Russia’s ambassador to Afghanistan Dmitry Zhirnov has praised the Taliban’s conduct describing their approach as “good, positive and business-like” and said the hardline Islamist group had made Kabul safer in the first 24 hours than it had been under the previous authorities.
“The situation is peaceful and good and everything has calmed down in the city. The situation in Kabul now under the Taliban is better than it was under (President) Ashraf Ghani,” Zhirnov said while speaking to Moscow’s Ekho Moskvy radio station, according to Reuters.
“Yesterday the regime fell like a house of cards. There was a feeling of disorder, a power vacuum, and looters came out on the streets,” Zhirnov said, reported Reuters. Ghani fled on Sunday as the Taliban seized control of the country with lightning speed stunning countries across the world. The Afghan president said he left the country as he wanted to prevent bloodshed. There is no official confirmation of his whereabouts.
Russia’s state news agency RIA Novosti reported that the Russian embassy in Kabul alleged on Monday that Ghani fled from Kabul with four cars and a helicopter full of cash. “The collapse of the regime … is most eloquently characterised by how Ghani escaped from Afghanistan: four cars were filled with money, they tried to shove another part of the money into a helicopter, but not everything fit.

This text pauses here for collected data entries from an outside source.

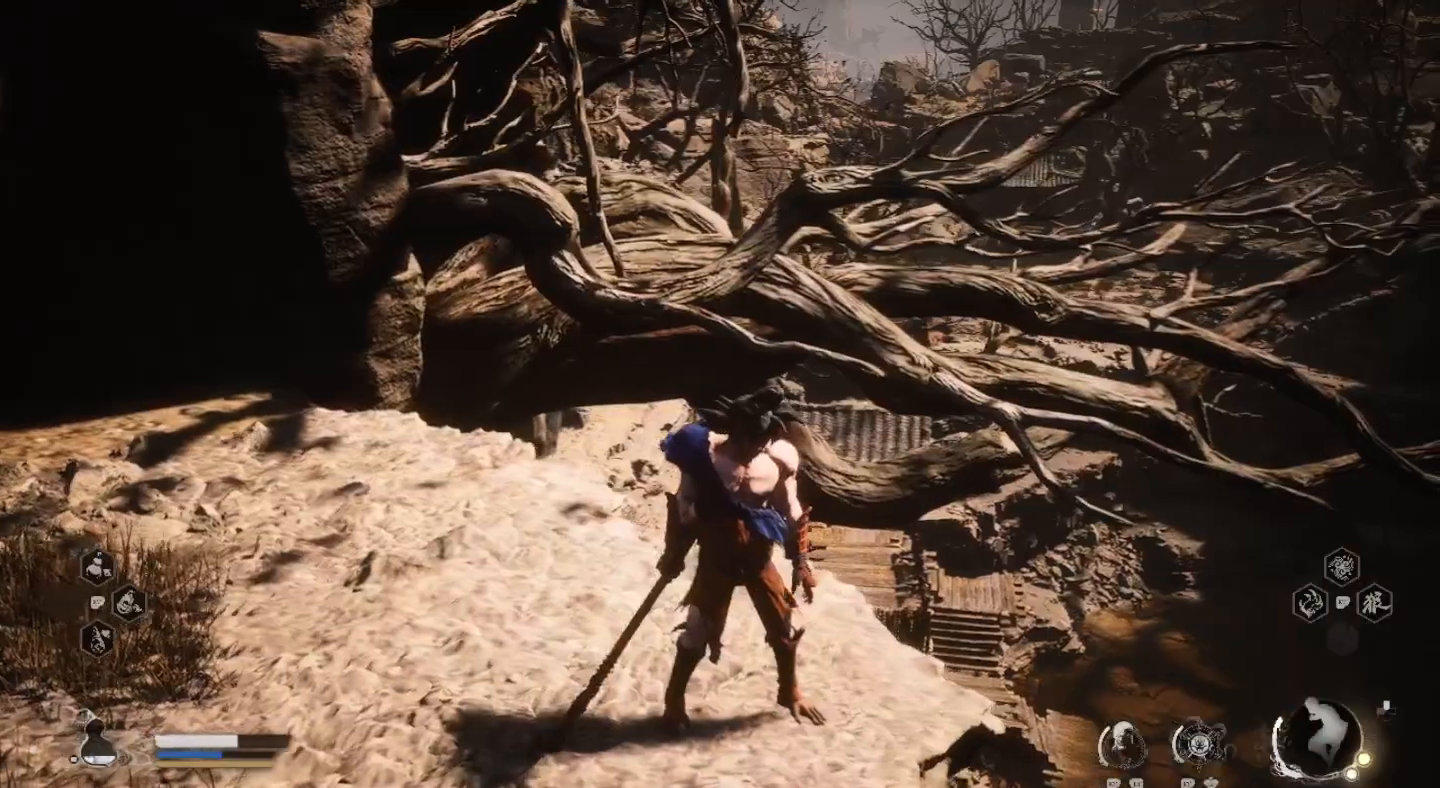
{"buttons": [], "left_stick": "center", "right_stick": "center", "events": [[233, "right_stick", "center"]]}
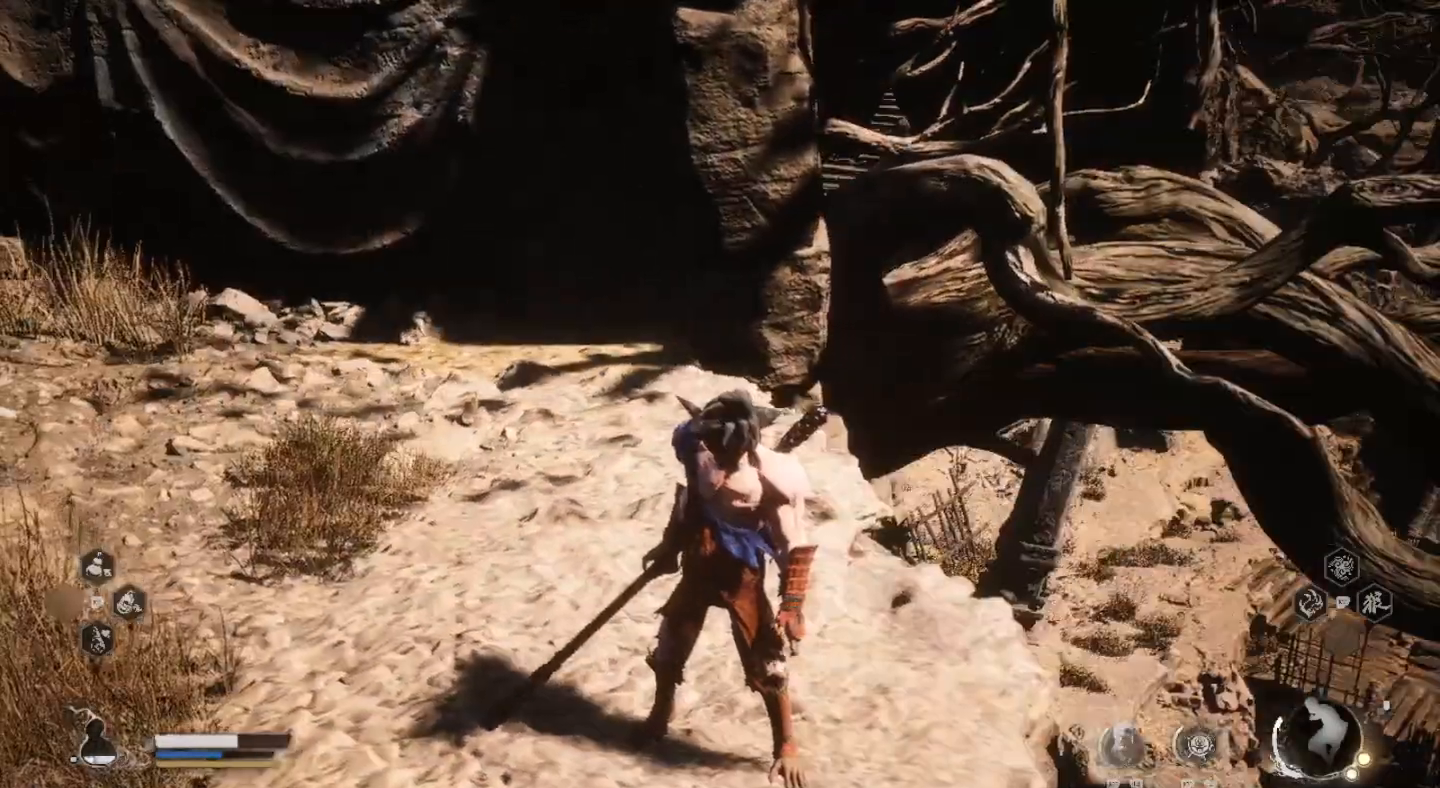
{"buttons": [], "left_stick": "center", "right_stick": "right", "events": [[333, "right_stick", "right"]]}
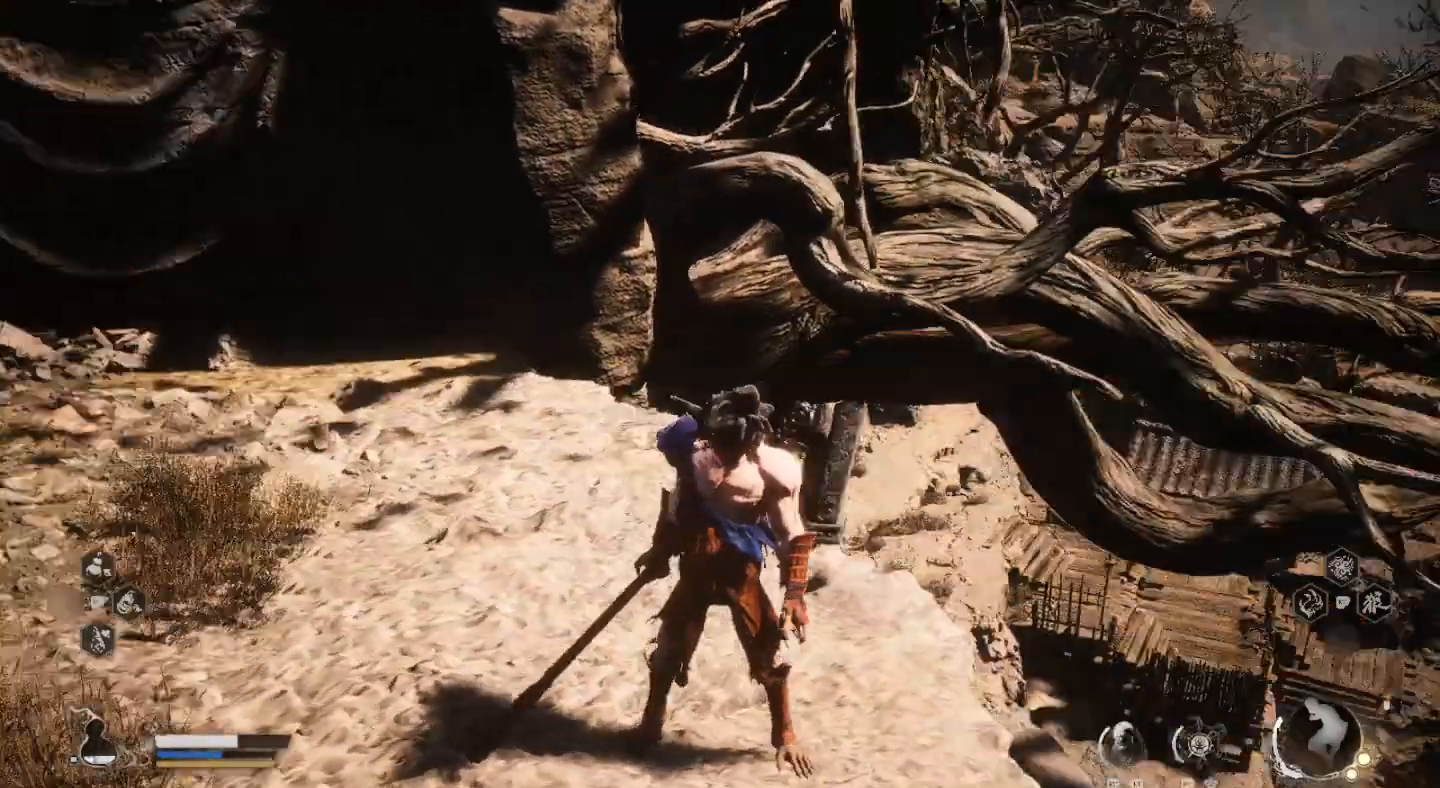
{"buttons": [], "left_stick": "center", "right_stick": "center", "events": [[367, "right_stick", "center"]]}
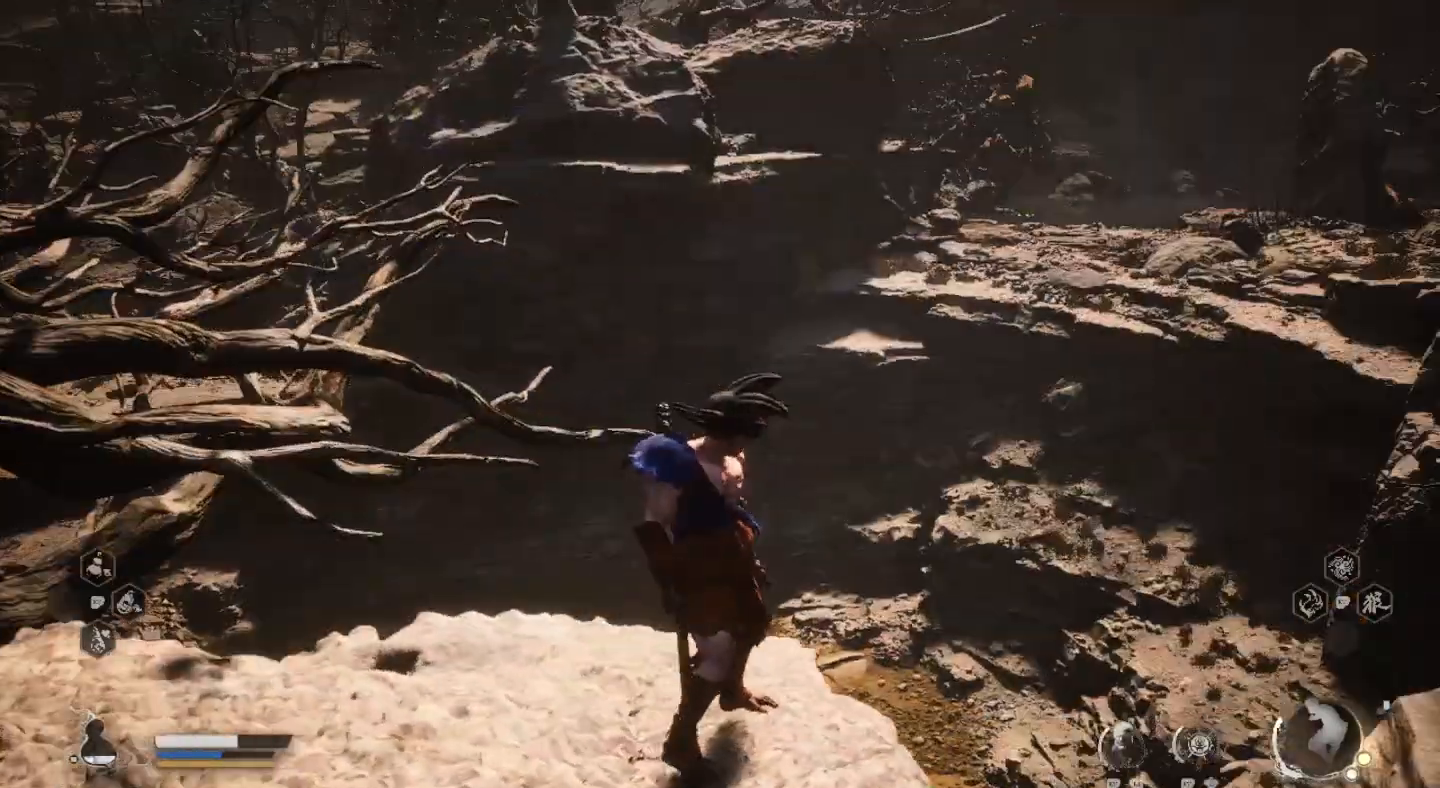
{"buttons": [], "left_stick": "center", "right_stick": "center", "events": [[167, "right_stick", "up-right"], [333, "right_stick", "center"]]}
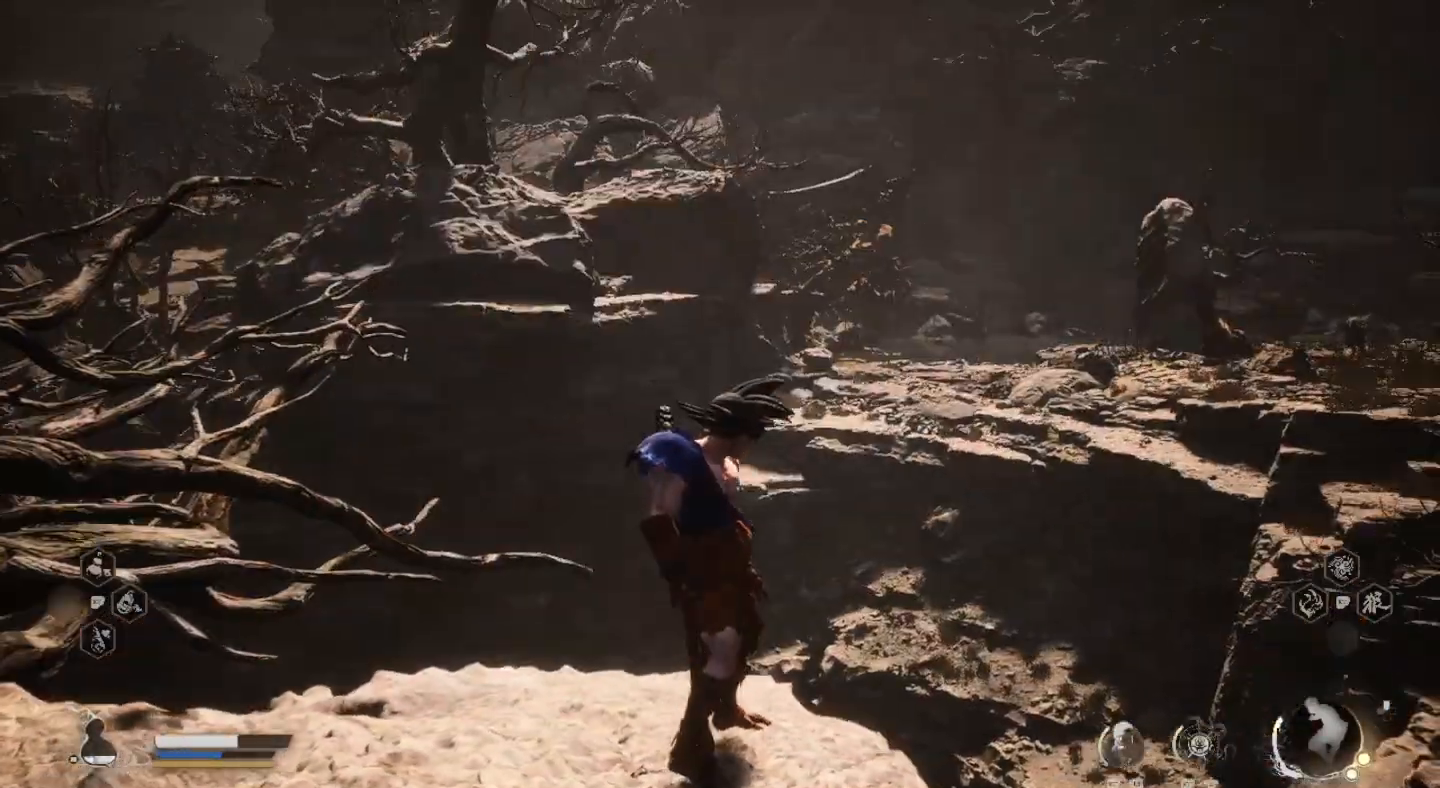
{"buttons": [], "left_stick": "center", "right_stick": "center", "events": [[133, "right_stick", "right"], [333, "right_stick", "center"]]}
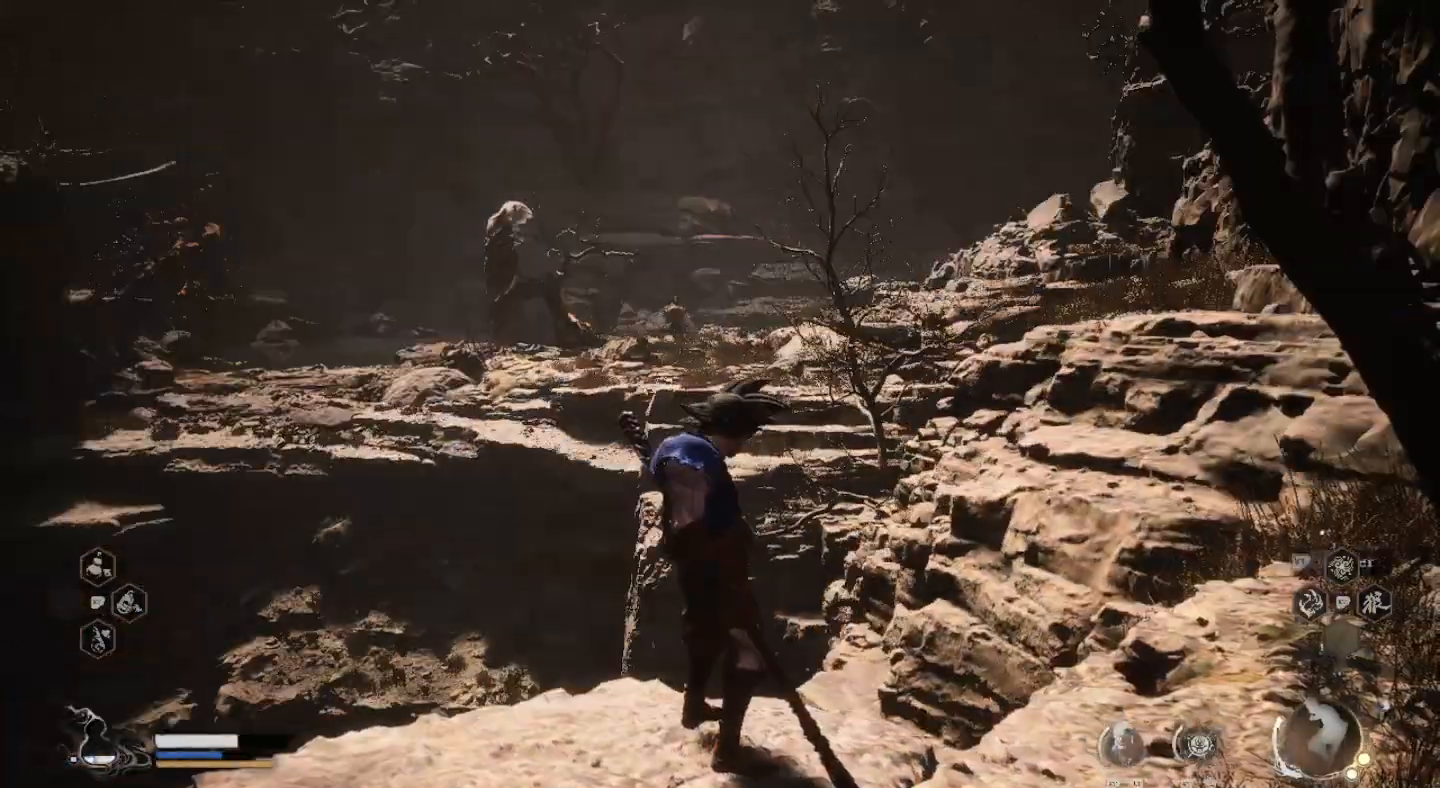
{"buttons": [], "left_stick": "center", "right_stick": "center", "events": []}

And some of the money was left lying on the tarmac,” embassy spokesman Nikita Ishchenko was quoted saying in the report.
Russian President Vladimir Putin’s special representative on Afghanistan, Zamir Kabulov, said on Monday Ghani’s flight from Kabul was “disgraceful,” and that the Afghan president “deserves to be brought to justice and held accountable by the Afghan people.”
Zhirnov said initially unarmed Taliban units had entered the capital and asked government and US forces to surrender their weapons and their main armed units entered later once Ghani fled and imposed a curfew. The Russian ambassador added the Taliban have already taken control of the security perimeter of the Russian embassy, which has over 100 staff. He said he would hold detailed security talks with the Taliban on Tuesday.
The Taliban had promised, in line with earlier agreements, to protect Russian diplomats, he said. He said schools in Kabul, including those for girls, had started functioning again.
Russia has reached out to the Taliban in recent years and hosted its representatives in Moscow several times, most recently last month. The country once tried and failed to control the hardline Islamist group before the Soviet Union withdrew its last forces in 1989.
Kabulov said on Monday that Moscow’s long campaign to build ties with the Taliban appeared now to be paying off. “It’s not for nothing that we’ve been establishing contacts with the Taliban movement for the last seven years. We saw that this force would in the end if not completely come to power would play a leading role in the future of Afghanistan in any case,” Kabulov told Ekho Moskvy.
Kabulov said Russia would decide on recognising the new Taliban government based “on the conduct of the new authorities” and that his country “established working contacts with representatives of the new authorities”.